Jean Jülich : Es war in Schanghai

Text / Musik: trad. - Edelweißpiraten / trad.
Jean Jülich: Gesang und Gitarre
Aufnahme und Mix: Andreas Schilling im Nagelstudio Gilbachstraße 11

Es war in Shanghai gehört zu den vier Liedern, die uns Jean Jülich, „bekennender“, bekannter und überaus aktiver Kölner Edelweißpirat, als Aufnahme zur Verfügung gestellt hat, um jungen Musikerinnen und Musikern einen ersten und sehr lebendigen Eindruck von der damaligen Musikkultur zu vermitteln.

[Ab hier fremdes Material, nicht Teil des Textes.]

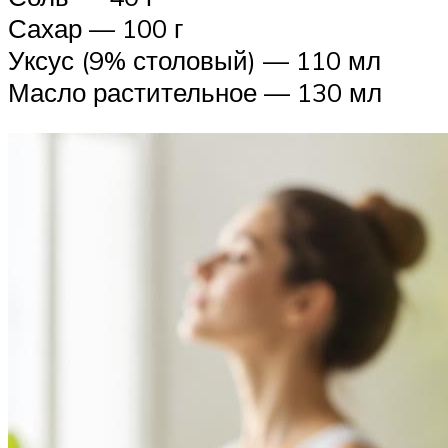
Сахар — 100 г
Уксус (9% столовый) — 110 мл
Масло растительное — 130 мл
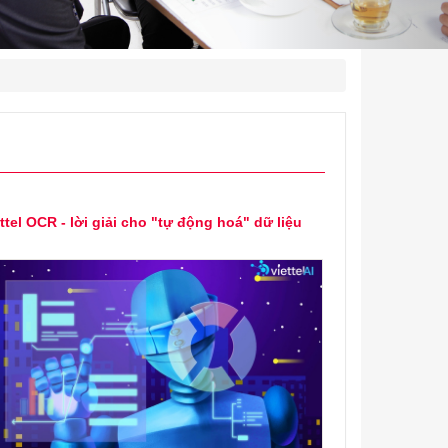
ttel OCR - lời giải cho "tự động hoá" dữ liệu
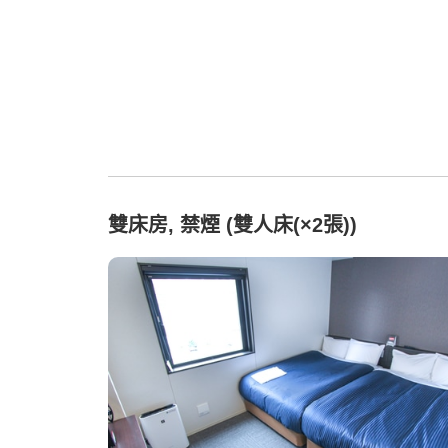
雙床房, 禁煙 (雙人床(×2張))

Das Lied ist trotz seines anrührenden und nach Freiheit „riechenden“ Inhalts ohne Neuinterpretation durch aktuelle Künstler geblieben, was wohl nicht zuletzt auf die schlichte Vollkommenheit der Jülich´schen Fassung zurückzuführen ist. Fast lakonisch und dennoch voll echter, gelebter Sehnsucht singt hier jemand eines der Lieblingslieder seiner Jugend. Und das war für seine Generation eine sehr harte Zeit, wo für nicht Angepasste oft wenig anderes blieb, als sich fort zu träumen in ein freieres, bunteres, weltoffeneres Leben in fernen Ländern und mit treuen Kameraden – Am erikanern, Franzosen, Mexikanern – oder wie Jean Jülich sagt: „Wir haben damals schon Lieder gesungen, die multi-kulti waren.“

Das Lied, so Jean Jülich rückblickend, sei eines der beliebtesten Tramperlieder gewesen und während des Krieges wohl von sämtlichen Edelweißpiraten gesungen worden. Nachgewiesen ist es in den Gestapoakten beispielsweise für eine sehr aktive Gruppe von Edelweißpiraten, die sich im Jahr 1942 regelmäßig am Leipziger Platz in Köln-Nippes trafen.

 

Jean Jülich wurde am 18. April 1929 in Köln geboren. Die Auswirkungen des neuen NS-Regimes erfuhr der gerade Sechsjährige sehr bald am eigenen Leibe, denn sein Vater, ein auch nach 1933 weiterhin tätiger Funktionär der Kommunistischen Partei, wurde 1935 zu einer zehnjährigen Zuchthausstrafe verurteilt. Jean wuchs bei seinen Großeltern auf.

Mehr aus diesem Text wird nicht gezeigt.